En cette période de fin fêtes de fin d'année, les rues s'illuminent et les marchés de Noël rassemblent les amateurs de vin chaud. En Provence, il est une tradition supplémentaire : "Les Foires aux Santons". Mais qu'est-ce cette tradition et que sont ces santons ? I
– Origines du Santon
Cette tradition se répandit en Provence puis dans toute l'Europe. La Révolution Française ferma les églises et interdit toute représentation de la Nativité, qu'elle fût vivante ou non. Mais le petit peuple de France ne l'entendait pas de cette oreille : il y tenait, à sa crèche, et bientôt chaque famille installa la sienne, dans sa propre demeure. Bien entendu, pour des raisons de discrétion et de sécurité, pas question de mettre en scène les statues de bois habituelles, trop volumineuses, trop voyantes, et trop coûteuses. On modela donc les figures de la nativité, en petit format, avec de la mie de pain ! En cas de visite surprise de la police révolutionnaire, il était facile et rapide de dissimuler ces petits personnages interdits, quitte à les avaler tout rond… Plus tard l'argile, plus indigeste, allait remplacer la mie de pain : le Santon était né.
II – Les Santons de Provence "Santoun", en provençal, signifie "petit saint". Jean-Louis Lagnel est le premier des santons en argile, à Marseille, à la fin du XVIIIème siècle. Traditionnellement, les Santons de Provence rassemblent Marie, Joseph, l'Enfant Jésus, l'âne, le bœuf, l'archange, les Trois Rois Mages. Ça, c'est pour le noyau dur, à l'intérieur de la Crèche ou à l'extérieur proche. Ensuite, par cercles concentriques, se développe tout un paysage provençal, avec ses mas, ses murets de pierres sèches, ses ponts, ses moulins, ses villages perdus dans la montagne, ses champs de lavande ou ses vignes. Car au fil des années d'autres personnages provençaux se sont invités à la fête. "Li pastre" (les bergers) ; "lou viei et la vièlo"(le vieux et la vieille, Grasset le vieux avec son parapluie et Grassette la vieille avec son panier) ; "lou ravi" (le ravi, celui qui lève les bras au ciel). Et tous les autres santons représentant, dans un hommage général, les petits métiers et les petites gens : le pêcheur, la poissonnière, le bûcheron, le meunier et son sac de farine, le vannier, le rémouleur, le tambourinaire. On y retrouve tout ce qui fait le folklore méditerranéen : la pétanque, la partie de cartes…

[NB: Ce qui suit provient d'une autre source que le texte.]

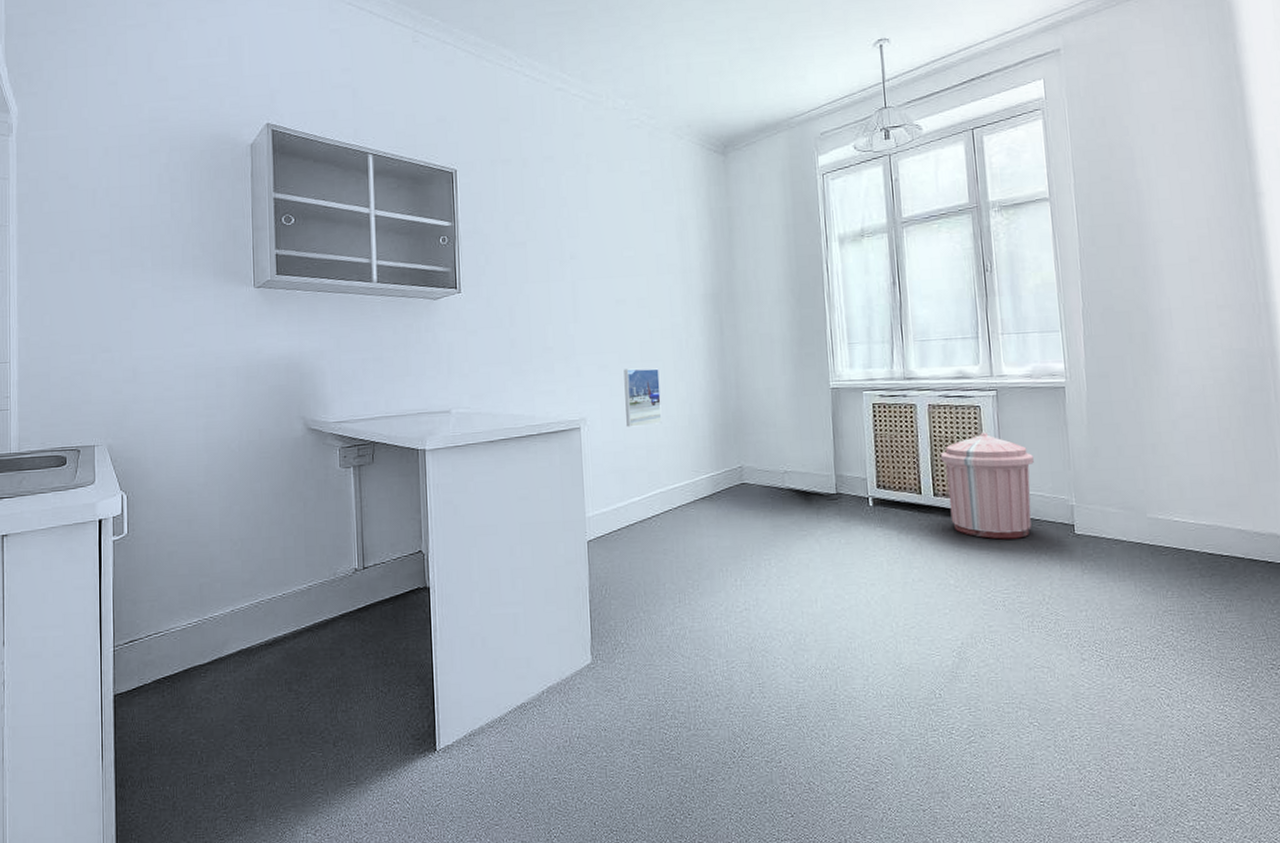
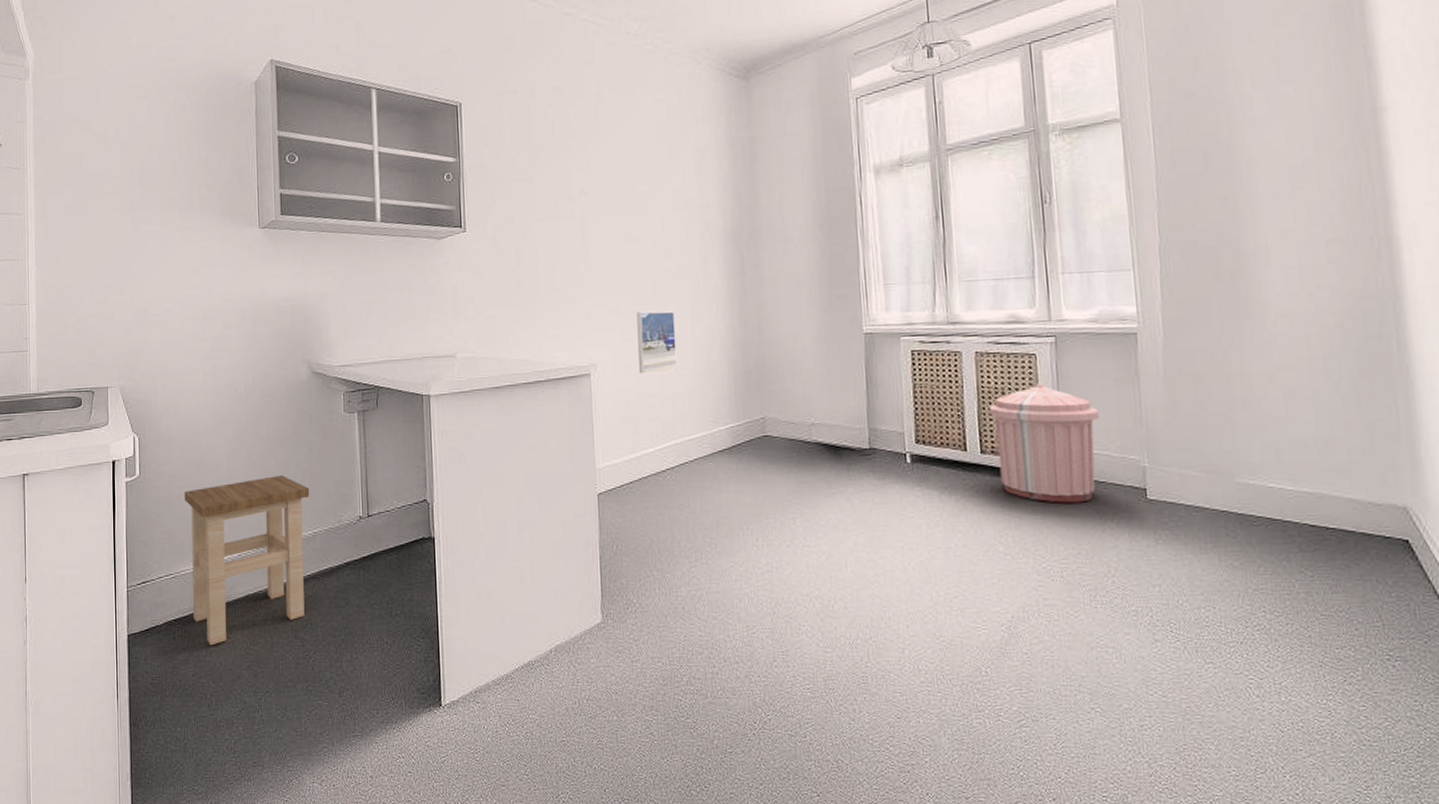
stool: none [175,529,305,702] -> present [184,474,310,646]

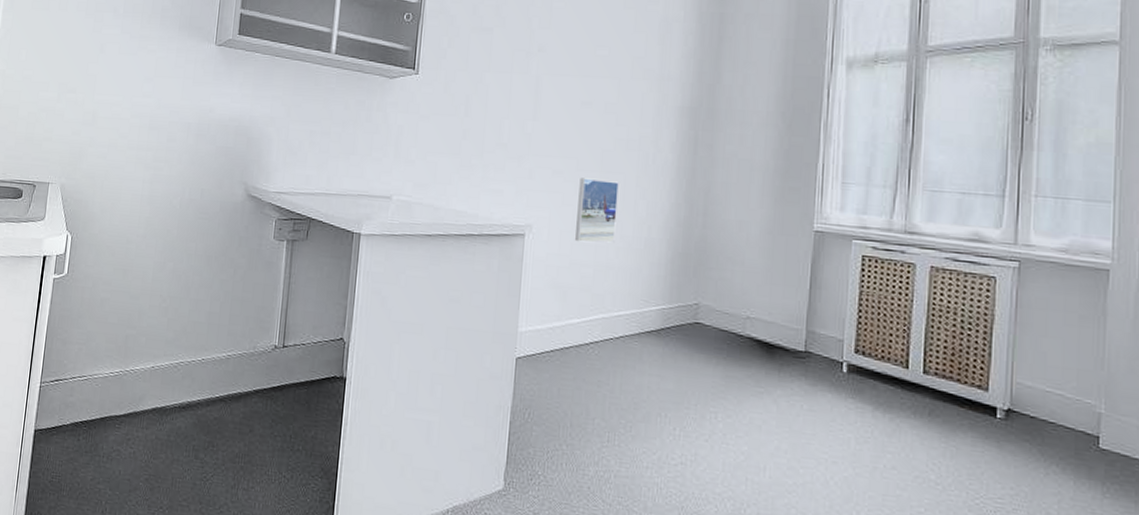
stool: present [184,474,310,646] -> none [99,292,230,453]
trash can: present [988,383,1099,503] -> none [937,308,1057,441]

III – La fabrication des Santons Contrairement à ce qu'on pourrait croire, il n'y a pas d'industrialisation du processus de fabrication. Quelques grandes entreprises (souvent familiales) fonctionnent dans ce créneau, mettant en œuvre des méthodes artisanales et traditionnelles. La fabrication d'un santon simple (c'est-à-dire moulé d'une seule pièce) nécessite 6 étapes. 1 – Le modelage
2 – La création
du moule
3 – Le moulage (ou estampage)
Un moule peut produire, sans trop s'user, une centaine de santons. Les professionnels confectionnent généralement 2 moules : un "moule d'usage" consacré aux tirages des exemplaires et un "moule mère" qui produira une nouvelle figurine, laquelle servira à couler un moule tout neuf pour l'estampage d'une nouvelle série. Astucieux ! C'est cette bibliothèque de moules, soigneusement conservés, étiquetés, classés, qui fait toute la richesse de l'entreprise.
4 – L'ébarbage
et le lissage
5 – La cuisson du santon Le santon, bien séché, est
placé dans un four spécial, à 500° d'abord, puis
à 900° ensuite. Il y reste ainsi une douzaine d'heures puis,
à l'extinction du four, se refroidit lentement.
6 – La peinture du santon Pour peindre les santons, on utilise généralement de la peinture acrylique matte, peinture qui résiste bien dans le temps. On peint un santon de haut vers le bas. On commence donc par la tête pour terminer par les pieds. Les grands santons articulés et habillés présentent les détails les plus fins et nécessitent de ce fait un travail plus complexe, avec parfois, comme pour le rendu du regard par exemple, 6 passages de pinceaux successifs. Heureusement, le santonnier travaille toujours par série, afin de gagner en productivité et de permettre à la peinture de sécher entre 2 couches.
Les santons de grande taille demande un
travail supplémentaire : l'habillage. Les vêtements sont découpés
dans du tissu provençal traditionnel, à partir d'anciens
patrons de costumes folkloriques.
IV – Les Foires aux Santons Outre les crèches monumentales qui sont exposées ici ou là reconstituant, avec minutie et réalisme, villages et paysages provençaux, chaque année, de novembre à décembre, se tiennent un peu partout des "Foires aux Santons".